TEXT SECTION section start

Configuring the deployment wrapper

Edit the top section of the deployed app.R to set three variables:

# In /srv/shiny-server/ninetails/app.R:

# Path to the YAML config (relative to app.R)
config_path <- file.path(getwd(), "config.yml")

# Python binary with 'pod5' installed (Dorado Signal Viewer only)
# Set to NULL if signal visualization is not needed
PYTHON_PATH <- "/home/user/miniconda3/envs/r-reticulate/bin/python"

# Fast5 basecall group (Guppy Signal Viewer only)
BASECALL_GROUP <- "Basecall_1D_000"

The wrapper auto-detects the pipeline from the YAML: if the first sample contains pod5_dir or dorado_summary fields, the Dorado app is used; if it contains workspace or polya_path, the Guppy app is used.

Common Python path examples:

Environment Typical path
System Python /usr/bin/python3
Conda env /home/user/miniconda3/envs/r-reticulate/bin/python
virtualenv /home/user/.virtualenvs/ninetails/bin/python
pyenv /home/user/.pyenv/versions/3.11.0/bin/python

Run which python in the environment where pod5 is installed to find the correct path.

TEXT SECTION section end
RECORD EXCERPTS section start

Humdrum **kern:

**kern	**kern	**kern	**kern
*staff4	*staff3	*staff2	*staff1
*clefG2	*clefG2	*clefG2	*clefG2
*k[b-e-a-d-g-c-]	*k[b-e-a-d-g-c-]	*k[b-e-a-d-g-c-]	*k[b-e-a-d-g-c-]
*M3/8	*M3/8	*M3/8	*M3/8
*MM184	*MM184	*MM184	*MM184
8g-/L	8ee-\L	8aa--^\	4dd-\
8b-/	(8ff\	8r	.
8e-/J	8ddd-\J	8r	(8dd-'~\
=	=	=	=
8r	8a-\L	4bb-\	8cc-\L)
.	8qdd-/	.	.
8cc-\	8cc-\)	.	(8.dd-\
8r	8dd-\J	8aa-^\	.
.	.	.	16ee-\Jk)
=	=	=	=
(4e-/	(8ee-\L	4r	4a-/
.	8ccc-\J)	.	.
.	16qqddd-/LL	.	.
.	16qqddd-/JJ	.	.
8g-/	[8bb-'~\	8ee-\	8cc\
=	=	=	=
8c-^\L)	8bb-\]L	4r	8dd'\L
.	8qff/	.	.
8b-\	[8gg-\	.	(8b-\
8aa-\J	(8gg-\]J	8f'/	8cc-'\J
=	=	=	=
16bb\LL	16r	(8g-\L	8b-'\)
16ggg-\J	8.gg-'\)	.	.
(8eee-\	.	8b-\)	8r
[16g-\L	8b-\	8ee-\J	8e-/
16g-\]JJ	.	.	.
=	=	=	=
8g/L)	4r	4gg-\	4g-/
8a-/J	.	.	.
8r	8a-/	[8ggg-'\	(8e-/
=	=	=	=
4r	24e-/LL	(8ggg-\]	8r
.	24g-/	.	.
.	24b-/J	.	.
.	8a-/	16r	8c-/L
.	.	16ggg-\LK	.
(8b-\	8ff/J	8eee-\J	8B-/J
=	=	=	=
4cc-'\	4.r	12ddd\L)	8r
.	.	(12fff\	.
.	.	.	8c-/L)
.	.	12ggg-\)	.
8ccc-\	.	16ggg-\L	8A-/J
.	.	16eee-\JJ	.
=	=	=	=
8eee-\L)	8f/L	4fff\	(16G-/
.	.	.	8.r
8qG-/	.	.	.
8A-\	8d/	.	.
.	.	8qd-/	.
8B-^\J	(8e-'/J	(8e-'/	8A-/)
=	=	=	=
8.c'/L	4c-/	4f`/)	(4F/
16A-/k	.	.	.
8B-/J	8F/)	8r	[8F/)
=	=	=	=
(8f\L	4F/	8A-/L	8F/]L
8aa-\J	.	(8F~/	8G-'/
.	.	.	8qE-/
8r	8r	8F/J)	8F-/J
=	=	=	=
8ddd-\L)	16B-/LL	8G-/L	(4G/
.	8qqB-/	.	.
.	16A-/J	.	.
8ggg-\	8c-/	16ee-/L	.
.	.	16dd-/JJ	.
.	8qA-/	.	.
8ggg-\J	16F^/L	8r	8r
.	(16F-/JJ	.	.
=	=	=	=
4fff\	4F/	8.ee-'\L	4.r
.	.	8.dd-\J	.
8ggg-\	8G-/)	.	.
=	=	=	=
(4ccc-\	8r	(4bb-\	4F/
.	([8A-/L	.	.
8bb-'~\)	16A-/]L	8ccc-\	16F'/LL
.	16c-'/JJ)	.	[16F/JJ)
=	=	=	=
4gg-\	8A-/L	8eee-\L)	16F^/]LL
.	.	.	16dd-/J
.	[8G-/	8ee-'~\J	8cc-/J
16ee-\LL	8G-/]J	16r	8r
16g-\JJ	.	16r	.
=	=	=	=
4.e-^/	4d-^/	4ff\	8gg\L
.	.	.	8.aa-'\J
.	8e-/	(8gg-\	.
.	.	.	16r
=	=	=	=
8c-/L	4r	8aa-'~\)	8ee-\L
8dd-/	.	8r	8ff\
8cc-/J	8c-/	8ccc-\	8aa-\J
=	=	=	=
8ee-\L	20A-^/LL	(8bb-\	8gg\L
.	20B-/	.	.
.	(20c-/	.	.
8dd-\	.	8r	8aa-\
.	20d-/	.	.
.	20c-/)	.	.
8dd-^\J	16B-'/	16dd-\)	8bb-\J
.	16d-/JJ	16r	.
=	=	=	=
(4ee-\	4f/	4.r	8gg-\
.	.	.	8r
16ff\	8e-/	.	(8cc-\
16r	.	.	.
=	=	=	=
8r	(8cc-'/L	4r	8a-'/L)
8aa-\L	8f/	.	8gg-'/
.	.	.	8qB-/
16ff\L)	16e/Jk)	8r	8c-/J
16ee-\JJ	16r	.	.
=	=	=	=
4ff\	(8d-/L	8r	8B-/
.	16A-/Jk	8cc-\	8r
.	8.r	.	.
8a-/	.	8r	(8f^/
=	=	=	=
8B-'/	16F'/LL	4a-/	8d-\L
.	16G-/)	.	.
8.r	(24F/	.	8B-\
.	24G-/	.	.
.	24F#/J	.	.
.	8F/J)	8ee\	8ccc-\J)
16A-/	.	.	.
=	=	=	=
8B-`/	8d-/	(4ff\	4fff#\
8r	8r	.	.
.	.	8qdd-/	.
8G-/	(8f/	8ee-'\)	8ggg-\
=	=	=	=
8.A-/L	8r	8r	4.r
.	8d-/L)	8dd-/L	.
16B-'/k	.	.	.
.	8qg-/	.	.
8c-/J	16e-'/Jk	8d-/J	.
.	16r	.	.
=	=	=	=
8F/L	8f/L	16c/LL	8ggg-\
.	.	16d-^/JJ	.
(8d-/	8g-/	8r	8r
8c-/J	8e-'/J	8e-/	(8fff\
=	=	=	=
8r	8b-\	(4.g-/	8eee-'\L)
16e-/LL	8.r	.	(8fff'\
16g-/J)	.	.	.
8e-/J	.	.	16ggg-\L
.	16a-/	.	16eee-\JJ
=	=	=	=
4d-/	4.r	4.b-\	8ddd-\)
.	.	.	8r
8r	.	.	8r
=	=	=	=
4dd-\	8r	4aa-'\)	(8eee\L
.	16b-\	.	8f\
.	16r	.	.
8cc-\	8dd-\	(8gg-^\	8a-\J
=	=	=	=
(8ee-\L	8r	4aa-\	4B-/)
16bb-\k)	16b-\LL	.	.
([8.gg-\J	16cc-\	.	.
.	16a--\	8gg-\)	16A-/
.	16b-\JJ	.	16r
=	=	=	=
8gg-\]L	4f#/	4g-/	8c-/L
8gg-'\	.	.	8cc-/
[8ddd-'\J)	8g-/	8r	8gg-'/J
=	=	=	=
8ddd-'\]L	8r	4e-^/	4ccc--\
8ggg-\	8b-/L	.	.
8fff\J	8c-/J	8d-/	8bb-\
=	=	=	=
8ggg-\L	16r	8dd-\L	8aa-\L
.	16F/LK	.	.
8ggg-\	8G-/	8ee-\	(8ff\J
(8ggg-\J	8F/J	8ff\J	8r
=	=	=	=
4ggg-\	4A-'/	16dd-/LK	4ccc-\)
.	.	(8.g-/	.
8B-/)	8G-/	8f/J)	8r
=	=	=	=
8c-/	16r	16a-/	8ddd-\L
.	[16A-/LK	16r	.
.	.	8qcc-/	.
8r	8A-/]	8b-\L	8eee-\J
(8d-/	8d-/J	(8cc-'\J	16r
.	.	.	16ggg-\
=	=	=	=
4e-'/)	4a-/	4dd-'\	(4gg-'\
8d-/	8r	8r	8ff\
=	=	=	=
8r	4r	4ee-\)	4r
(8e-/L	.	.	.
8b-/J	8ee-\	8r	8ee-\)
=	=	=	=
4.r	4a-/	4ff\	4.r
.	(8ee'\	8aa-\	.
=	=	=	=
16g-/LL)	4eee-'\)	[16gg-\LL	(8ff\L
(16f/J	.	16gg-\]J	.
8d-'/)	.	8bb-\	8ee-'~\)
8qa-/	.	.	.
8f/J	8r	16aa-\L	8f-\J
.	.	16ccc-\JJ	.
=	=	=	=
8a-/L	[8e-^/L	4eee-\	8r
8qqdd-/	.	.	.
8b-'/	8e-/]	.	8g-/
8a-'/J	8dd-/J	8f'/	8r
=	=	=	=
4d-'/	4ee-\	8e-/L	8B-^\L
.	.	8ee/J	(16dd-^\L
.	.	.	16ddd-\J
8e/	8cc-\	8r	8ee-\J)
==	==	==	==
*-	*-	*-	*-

RECORD EXCERPTS section end

ACTIVITY 1:
Reproduce the deployment wrapper guide word for word, starting with "Edit the top" and going on through "(relative to app.R)".
ACTIVITY 2:
Can you write the next part of the deployment wrapper guide, picking up after its final sentence?
The records stand apart from the deployment wrapper guide.

WRITTEN RESPONSE 1:
Edit the top section of the deployed app.R to set three variables:

# In /srv/shiny-server/ninetails/app.R:

# Path to the YAML config (relative to app.R)

WRITTEN RESPONSE 2:
Directory structure

/srv/shiny-server/ninetails/
├── app.R          # deployment wrapper (from inst/deployment/)
├── config.yml     # your YAML configuration
└── www/           # symlink to inst/app/www/ or inst/app_guppy/www/
    ├── logo.png
    ├── favicon.ico
    └── IIMCB_logo.png

Requirements

  • ninetails and all Suggests dependencies must be installed system-wide (accessible to the shiny user)
  • All data file paths in config.yml must be readable by the shiny user
  • Dorado Signal Viewer: PYTHON_PATH must be set; the specified environment must have pod5 installed (pip install pod5); the shiny user must have execute permissions on the Python binary
  • Guppy Signal Viewer: no Python dependency; the shiny user must have read access to the fast5 files and to the Nanopolish output

Restart Shiny Server after placing the files:

sudo systemctl restart shiny-server

The dashboard will be accessible at http://your-server:3838/ninetails/.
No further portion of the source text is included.